Investing for a salaried individual should be a top priority and I will start with one of my all time favourite quote from Warren Buffet:
Don’t save what is left after spending; spend what is left after saving.
So true and yet very easily neglected. It is more so for a salaried individual than self-employed or business person because they have a natural tendency of investing in one own’s business over time to make it grow.
So the question is how and where one should begin investing as a salaried individual.
Insurance is not an investment
Salaried individuals have a very high tendency of avoiding investing and even if they invest, often the first investment will be an insurance policy.
It happened to me and I am sure it has happened to most of us who have just embarked the new role in their life of being an employee.
Such an insurance cum investment is neither an insurance nor an investment. On top of that you are more likely to have paid 20% as fees to the person who sold you the policy and if you want to break-even with your investment you will be stuck for at least 7 years to get back the total capital invested. Give and take few months here and there.

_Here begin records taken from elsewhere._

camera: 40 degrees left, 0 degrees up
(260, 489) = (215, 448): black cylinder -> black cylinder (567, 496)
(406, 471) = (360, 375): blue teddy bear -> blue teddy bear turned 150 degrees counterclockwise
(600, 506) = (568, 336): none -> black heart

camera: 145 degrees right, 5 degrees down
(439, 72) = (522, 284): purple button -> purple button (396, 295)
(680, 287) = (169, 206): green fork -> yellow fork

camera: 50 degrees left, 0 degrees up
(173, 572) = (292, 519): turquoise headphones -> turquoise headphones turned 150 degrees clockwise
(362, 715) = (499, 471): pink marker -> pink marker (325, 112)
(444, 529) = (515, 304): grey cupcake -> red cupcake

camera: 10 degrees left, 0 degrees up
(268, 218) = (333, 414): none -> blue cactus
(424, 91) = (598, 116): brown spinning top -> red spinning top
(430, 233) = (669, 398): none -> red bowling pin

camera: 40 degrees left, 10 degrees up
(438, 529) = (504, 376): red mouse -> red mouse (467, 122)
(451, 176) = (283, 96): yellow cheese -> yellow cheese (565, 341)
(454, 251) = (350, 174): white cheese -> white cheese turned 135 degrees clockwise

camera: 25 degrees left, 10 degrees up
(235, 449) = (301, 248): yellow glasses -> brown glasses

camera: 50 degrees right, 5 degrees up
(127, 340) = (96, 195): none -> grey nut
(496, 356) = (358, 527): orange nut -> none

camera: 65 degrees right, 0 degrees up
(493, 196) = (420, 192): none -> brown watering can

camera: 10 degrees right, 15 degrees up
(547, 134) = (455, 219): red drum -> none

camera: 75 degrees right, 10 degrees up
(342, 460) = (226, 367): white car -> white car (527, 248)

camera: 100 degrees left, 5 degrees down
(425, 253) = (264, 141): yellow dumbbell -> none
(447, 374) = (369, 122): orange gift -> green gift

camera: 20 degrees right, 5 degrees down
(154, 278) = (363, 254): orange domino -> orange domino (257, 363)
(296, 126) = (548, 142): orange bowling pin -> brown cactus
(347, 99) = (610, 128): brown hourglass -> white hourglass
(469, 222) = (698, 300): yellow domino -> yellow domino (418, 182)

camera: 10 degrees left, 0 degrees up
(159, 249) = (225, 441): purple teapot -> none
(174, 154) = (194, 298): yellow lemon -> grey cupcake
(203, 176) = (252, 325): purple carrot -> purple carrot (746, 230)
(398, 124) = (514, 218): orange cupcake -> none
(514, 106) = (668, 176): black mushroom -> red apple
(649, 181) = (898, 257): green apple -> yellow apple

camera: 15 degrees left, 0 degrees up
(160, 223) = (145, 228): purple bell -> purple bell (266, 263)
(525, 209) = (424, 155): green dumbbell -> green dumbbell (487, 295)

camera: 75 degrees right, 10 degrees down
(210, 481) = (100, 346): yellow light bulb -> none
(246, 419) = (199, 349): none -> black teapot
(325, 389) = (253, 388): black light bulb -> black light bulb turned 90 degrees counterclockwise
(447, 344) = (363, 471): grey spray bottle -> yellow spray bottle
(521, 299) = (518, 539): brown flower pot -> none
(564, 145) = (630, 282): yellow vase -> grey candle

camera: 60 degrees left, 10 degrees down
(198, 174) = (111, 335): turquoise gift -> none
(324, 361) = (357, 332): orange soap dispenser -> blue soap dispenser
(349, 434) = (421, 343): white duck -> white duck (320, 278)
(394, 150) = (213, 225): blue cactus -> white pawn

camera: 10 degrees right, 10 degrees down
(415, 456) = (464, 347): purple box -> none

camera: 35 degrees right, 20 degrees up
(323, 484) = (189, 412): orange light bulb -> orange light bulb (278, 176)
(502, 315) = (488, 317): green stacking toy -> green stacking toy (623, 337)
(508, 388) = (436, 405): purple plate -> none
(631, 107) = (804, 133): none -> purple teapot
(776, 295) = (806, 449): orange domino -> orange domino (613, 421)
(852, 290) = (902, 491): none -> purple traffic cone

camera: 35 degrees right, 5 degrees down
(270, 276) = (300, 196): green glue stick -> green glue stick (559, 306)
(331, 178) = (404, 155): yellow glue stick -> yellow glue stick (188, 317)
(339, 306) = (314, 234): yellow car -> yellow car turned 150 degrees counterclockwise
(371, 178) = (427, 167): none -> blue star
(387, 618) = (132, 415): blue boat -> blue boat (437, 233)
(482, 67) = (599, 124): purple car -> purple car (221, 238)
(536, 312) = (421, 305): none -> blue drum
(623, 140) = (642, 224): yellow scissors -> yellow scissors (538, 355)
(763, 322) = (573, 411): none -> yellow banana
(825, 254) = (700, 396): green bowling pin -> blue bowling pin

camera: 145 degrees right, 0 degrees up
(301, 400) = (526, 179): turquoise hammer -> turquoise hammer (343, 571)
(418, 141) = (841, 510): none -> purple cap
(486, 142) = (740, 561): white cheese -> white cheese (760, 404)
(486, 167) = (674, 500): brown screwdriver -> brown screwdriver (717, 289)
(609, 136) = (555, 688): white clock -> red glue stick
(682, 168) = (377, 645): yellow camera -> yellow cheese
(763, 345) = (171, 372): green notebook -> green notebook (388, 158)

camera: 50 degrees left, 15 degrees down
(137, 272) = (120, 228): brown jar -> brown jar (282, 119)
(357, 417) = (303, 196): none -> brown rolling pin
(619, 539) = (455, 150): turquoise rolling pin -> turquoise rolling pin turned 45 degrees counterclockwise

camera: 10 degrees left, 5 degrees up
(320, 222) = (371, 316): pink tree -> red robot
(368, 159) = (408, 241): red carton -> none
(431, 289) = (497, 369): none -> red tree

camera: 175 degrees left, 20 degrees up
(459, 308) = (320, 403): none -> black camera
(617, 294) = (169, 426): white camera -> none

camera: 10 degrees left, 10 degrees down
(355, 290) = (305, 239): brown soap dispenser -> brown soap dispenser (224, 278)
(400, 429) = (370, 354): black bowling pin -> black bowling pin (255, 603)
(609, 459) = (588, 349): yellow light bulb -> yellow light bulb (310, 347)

Consider Tax as an Expense
Tax is an expense that should be taken care off by the salaried individuals.
If your salary is high, your PF (provident fund) contribution may be enough for the total tax you can save but if you have any amount left that can be invested to save tax, you should definitely do it.
My personal choice of saving tax is through ELSS (Equity linked saving scheme) based mutual funds. If you are young and can remain invested for few years, you should definitely consider these best tax saving ELSS mutual funds because other means of investing to save tax doesn’t provide any returns after adjusting for inflation. Equity as an asset class is the only option where you can save tax and make decent returns on the invested capital.
Emergency Fund – What’s that?
We Indians neglect emergency fund like hell but the fact of the matter is once your ememrgencies are covered, you will be much better managing the finances.
You should focus on making sure you have some money kept for emergency and it can be as little as your minimum balance for your account to few times that money. It should be used as only in an emergency.
If you have an emergency fund set aside, you can invest with much more conviction but more importantly, you can avoid those high-interest credit card debts that are often taken in case of an emergency and are quite hard to pay early due to a high penalty for pre-payment.
The Investment Avenues
I am always biased towards equity investment but if you can invest for a rental income, go with a commercial property as an investment. The idea is not to consider the appreciation in the price of the property but the focus is to generate a regular monthly income with rent.
If you are considering equity, you don’t need to be investing in stocks and you can do everything without investing in stocks and only with mutual funds. The idea is to make more money and stocks only make sense if you are able to beat the returns from the best performing mutual funds. If you can’t just invest with them.
Make Investment a Habit
The important aspect isn’t about investing big but start investing early. You should consider investing a habit. If you are one of those guys who don’t understand diversification or mumbo-jumbo of investing, it is all good. There is ample time that it can be look at later stage.
The start is the most important aspect of investing. It isn’t about how much you are investing and what returns may be generating but you have to start investing and do it on a consistent basis to make the investment a habit.
SIP is best thing that has ever happened for salaried individuals in India and instead of focusing too much on the anything else, start a SIP in one of the best performing mutual funds and decide on diversification and asset allocation after couple of years of investing. Even if you make subpar returns, you will be better off than majority of people who has lost money doing futures and options trading or margin trading.
Save Taxes on Investment Returns
If returns aren’t taxed after a stipulated amount of time, remain invested for a slightly longer period and save the tax.
A penny saved is a penny earned.
As an example, if you are investing in equity mutual funds, the return on investment after 1 year is slightly less. For debt mutual funds, the return on investment is tax-free (lesser tax after indexation for some debt funds) after 3 years. If you are investing in Gold ETFs, the return on investments is tax-free after 1 year where as an investment in physical gold the tenure is 3 years and you also need to the pay GST. Similarly, you can save some short term capital gain tax based on indexation on a sale of the residential property if you keep them for 3 years or more.
So knowing when the returns are taxable for your investment can help you save a considerable amount of tax.